**Prompt 1:** In the discussion of spotting bad eggs, write out the stretch from "Eggs can go" through "spots or discoloration.".
**Prompt 2:** In the discussion of spotting bad eggs, what color should the yolk of a good egg be?

**Extract to read:**
@DavidSalo
I would say also to crack each individual egg into a teacup, so you don't lose all the eggs you already cracked by putting a bad one into them. (Lol, I make recipes with a lot of eggs)
Eggs can go bad in a number of ways. Some will have spots of bright red blood in them. Some will have gone greenish, some will have black yolks. Sometimes they'll have a strong odor.
A good egg should have a bright yellow yolk, a mostly clear 'white' (the liquid portion around the yolk), and no spots or discoloration.
@DavidSalo @Netherbury
I don't worry about the blood spots (fertilized egg, I think), but you want to see that there is an area of the white that is a gel, not digested by bacteria into a watery texture. And a really bad egg smells like sulfur.

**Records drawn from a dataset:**

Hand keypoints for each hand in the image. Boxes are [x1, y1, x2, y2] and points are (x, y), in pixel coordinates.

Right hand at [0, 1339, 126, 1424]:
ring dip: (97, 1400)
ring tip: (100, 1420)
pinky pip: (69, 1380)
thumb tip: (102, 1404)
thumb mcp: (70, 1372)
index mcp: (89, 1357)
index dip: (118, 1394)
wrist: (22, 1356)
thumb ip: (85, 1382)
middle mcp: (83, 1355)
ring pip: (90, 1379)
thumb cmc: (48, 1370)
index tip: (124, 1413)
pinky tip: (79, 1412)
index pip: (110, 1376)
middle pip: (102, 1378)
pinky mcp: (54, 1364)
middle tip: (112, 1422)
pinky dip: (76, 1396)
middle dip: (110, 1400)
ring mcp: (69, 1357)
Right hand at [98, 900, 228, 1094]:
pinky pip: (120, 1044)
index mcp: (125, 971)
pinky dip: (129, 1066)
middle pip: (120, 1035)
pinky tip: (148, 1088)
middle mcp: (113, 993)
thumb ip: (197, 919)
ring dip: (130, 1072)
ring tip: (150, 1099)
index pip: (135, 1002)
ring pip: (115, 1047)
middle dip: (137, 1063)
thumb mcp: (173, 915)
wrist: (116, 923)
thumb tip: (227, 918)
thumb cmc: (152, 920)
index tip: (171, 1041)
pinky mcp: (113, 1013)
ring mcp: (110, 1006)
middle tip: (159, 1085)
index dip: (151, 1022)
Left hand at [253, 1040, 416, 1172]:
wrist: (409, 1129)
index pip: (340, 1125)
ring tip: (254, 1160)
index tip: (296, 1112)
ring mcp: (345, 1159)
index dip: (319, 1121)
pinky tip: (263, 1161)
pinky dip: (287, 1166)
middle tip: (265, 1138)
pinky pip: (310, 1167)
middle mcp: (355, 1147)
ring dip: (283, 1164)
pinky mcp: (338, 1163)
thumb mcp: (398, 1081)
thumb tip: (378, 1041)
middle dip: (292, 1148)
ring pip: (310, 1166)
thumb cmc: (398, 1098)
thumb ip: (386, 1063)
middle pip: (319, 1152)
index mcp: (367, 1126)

**Exercise solution 1:**
Eggs can go bad in a number of ways. Some will have spots of bright red blood in them. Some will have gone greenish, some will have black yolks. Sometimes they'll have a strong odor.
A good egg should have a bright yellow yolk, a mostly clear 'white' (the liquid portion around the yolk), and no spots or discoloration.

**Exercise solution 2:** Bright yellow.